At least 19 people have been killed since the protests erupted three days ago, seemingly independent of any organized political party and taking the security forces by surprise.

Police said protesters carrying guns had fired at them in the town of Rifae Thursday morning, near the southern city of Nasiriyah where seven people died overnight. Fifty people were wounded in Rifae, including five policemen, they said, adding to hundreds already injured across the country.

Clashes in another southern city, Amara, killed four people overnight.

A curfew, lifted early in the morning in southern cities, was reimposed immediately in Nassiriya and later in Amara.
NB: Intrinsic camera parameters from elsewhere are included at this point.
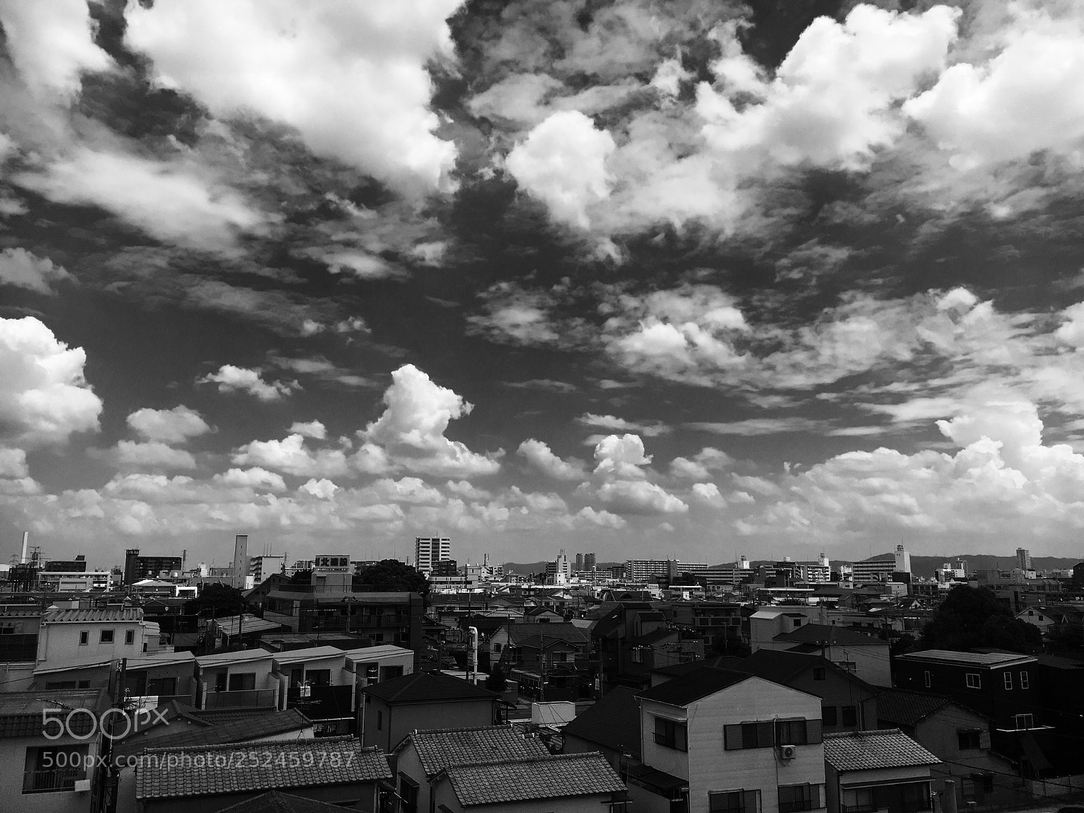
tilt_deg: +11.2
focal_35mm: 29
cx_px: 542
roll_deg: -0.7
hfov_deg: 61.7
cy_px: 406
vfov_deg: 48.2
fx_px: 908
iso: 25
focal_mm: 4.15
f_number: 2.2
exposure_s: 1/3663
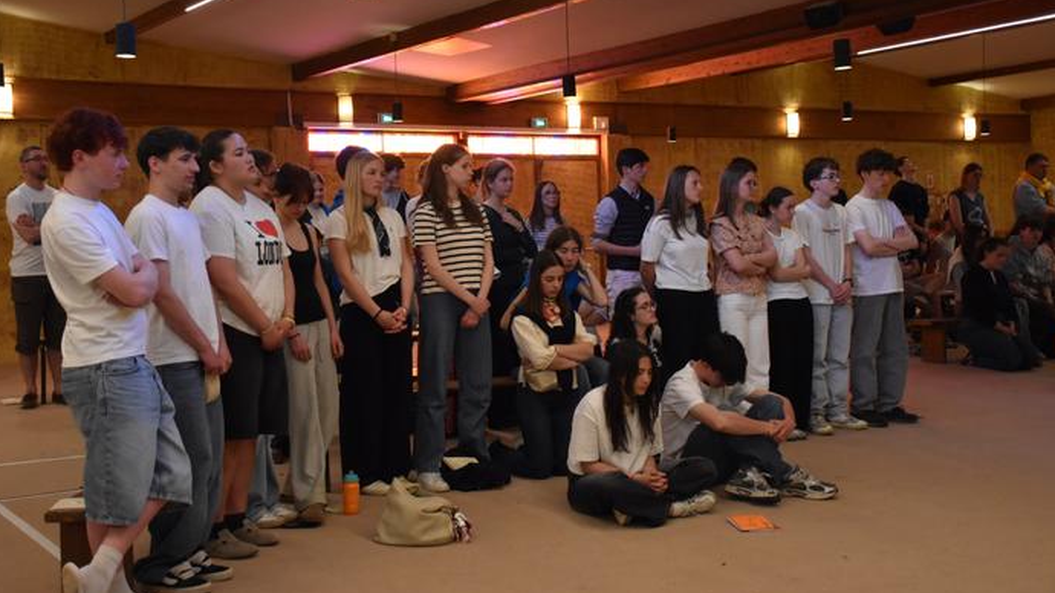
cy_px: 262
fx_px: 1427
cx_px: 526
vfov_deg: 23.5
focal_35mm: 51
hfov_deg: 40.6
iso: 2500
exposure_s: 1/60
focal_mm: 32
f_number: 4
In Baghdad, the authorities attempted to head off protests by imposing a curfew beginning at 5 A.M.. Troops patrolled main roads and public spaces, but by morning sporadic demonstrations had begun, and troops opened fire with live rounds to disperse them.

"Despite the curfew we are going out to protest to call for our rights. We want to change the regime. They have arrested our people. They have done things to our people they did not even do to Islamic State," a protester said. 

"They have beat them up and humiliated them while firing live gunfire. What did we do? Are we suicide bombers? We are here to call for our rights and all these people."

Residents of the Iraqi capital queued outside supermarkets and food stores to stock up on supplies in case of a sudden rise in prices or further security restrictions by authorities.

The demonstrations began in Baghdad Tuesday and quickly grew and spread to other cities, mainly in Iraq's south. Police have fired live rounds, tear gas and water cannon to disperse protesters.

Protesters directed their anger at a government and political class they say is corrupt and doing nothing to improve their lives. They demanded jobs, better services and called for the "downfall of the regime."